Books weren’t cataloged using a bar code system; they still had cards slipped into pouches inside books’ front covers with due dates stamped on.
Through a mix of grants and other nontraditional funding, Roberts now uses a bar-code system to track and catalog books.
The school's previous librarian, who’d been in the position for about 40 years, “probably has forgotten more than I’ll ever know,” Lastusky said. But much of the organization of the library was locked away in her head.
“Kids would say, 'do you have this book,' and I didn’t know,” Lastusky said.
She also “aggressively weeded” outdated materials, especially targeting nonfiction books containing irrelevant or outdated information. The previous librarian had a reluctance to discard outdated materials in case funding for replacements didn’t come through.
"These weren't classics," she said.
Most recently, Roberts was one of six Montana schools that received a grant from bestselling author James Patterson for $1,000. Schools in Glasgow, Polson, Bozeman and Great Falls got grants, plus McKinley Elementary in Billings. There were more than 25,000 applications for the grants nationwide. About 500 schools received a grant.
School District 2, as a larger district, has more buying power for materials, said Sandstone Librarian Lynde Roberts, who also co-chairs the Montana Library Association's School Library Division. The Education Foundation for Billings Public Schools helps to distribute grants and private donations. The district actually increased library funding from $5 per student to $8 per student this year, she said.
“Otherwise, it’s just book fairs and grants,” she said. “We’re a fortunate school.”
Not every Billings elementary school has a full-time librarian, and many schools across the state don’t have certified librarians. While Lastusky has a master's degree in curriculum and instruction, she doesn’t meet librarian certification requirements in Montana.
Librarians typically work as a supplement to classroom teachers; they can prepare resources for a class project, provide student instruction on how to use sources and technology, and bolster reading programs.
Many of the books at Roberts are coded to a reading level, so students can select an appropriate book. Lastusky wants to go beyond comprehension and standards.
"My goal is always to instill in them a love for literature," Lastusky said. "It's about finding the right book and the right fit."

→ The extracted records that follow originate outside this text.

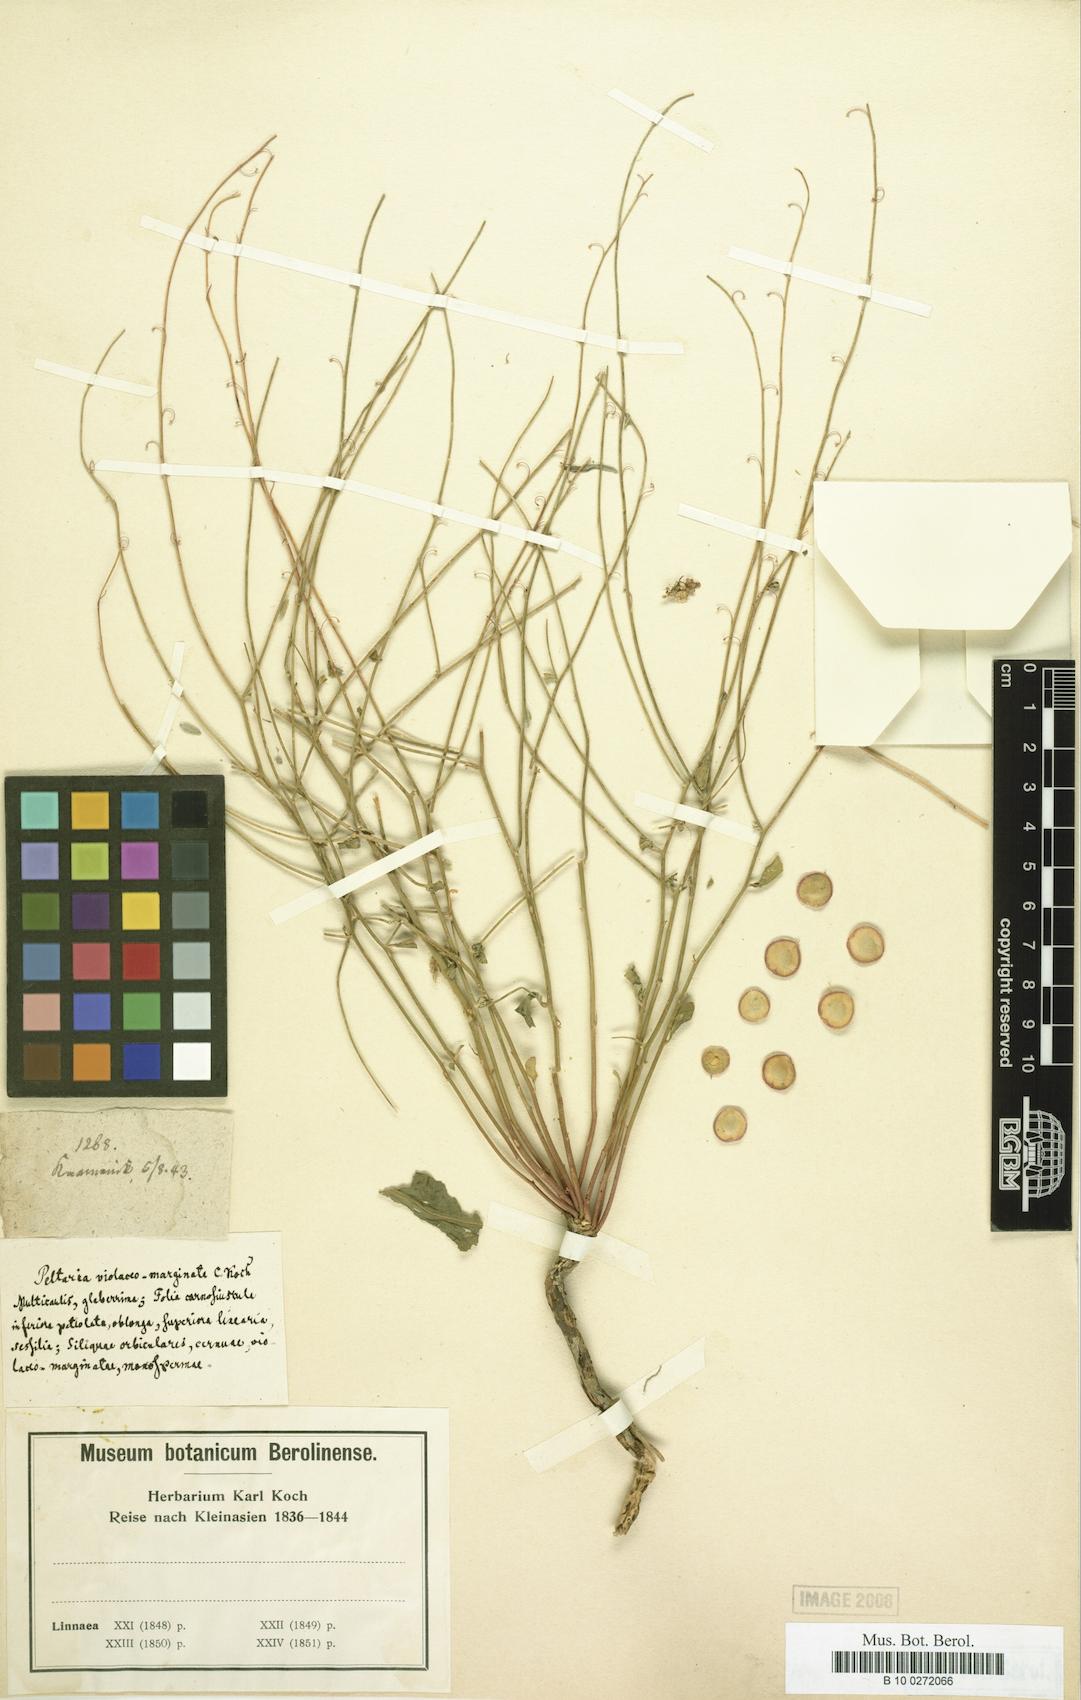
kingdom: Plantae
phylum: Tracheophyta
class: Magnoliopsida
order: Brassicales
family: Brassicaceae
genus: Peltaria
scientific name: Peltaria
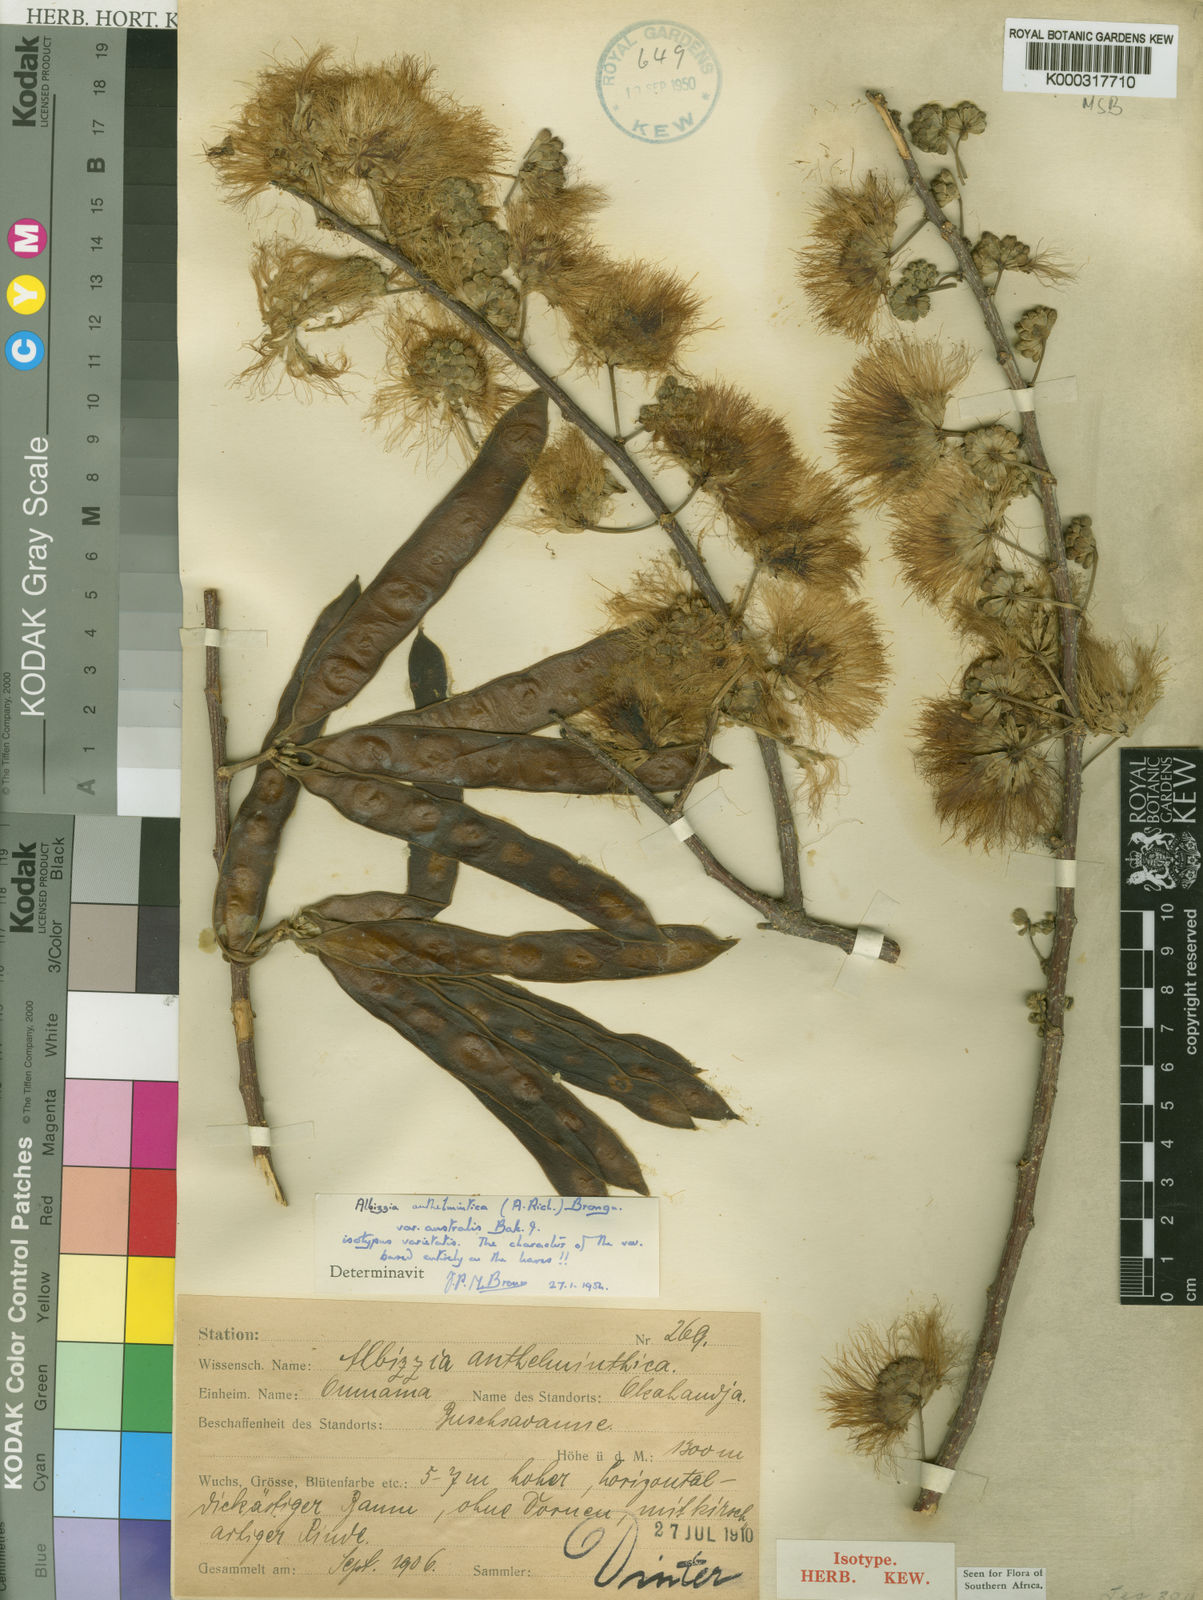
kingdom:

Roberts has a couple shelves for community members to check out books, and the room is occasionally used for public meetings. It's sometimes available after school, but that can depend on finding a staff member to oversee meetings.
Lastusky is trying to advertise book fairs more to make people more aware about the library.
“I really want it to be a community resource,” Lastusky said. “It hasn’t been as much as I hoped.”
In an education era focused on test scores, she worries sparking passion for reading can get lost in the shuffle.
“I really believe that if you read and you enjoy it, you’re going to become a better reader,” she said — and a better student.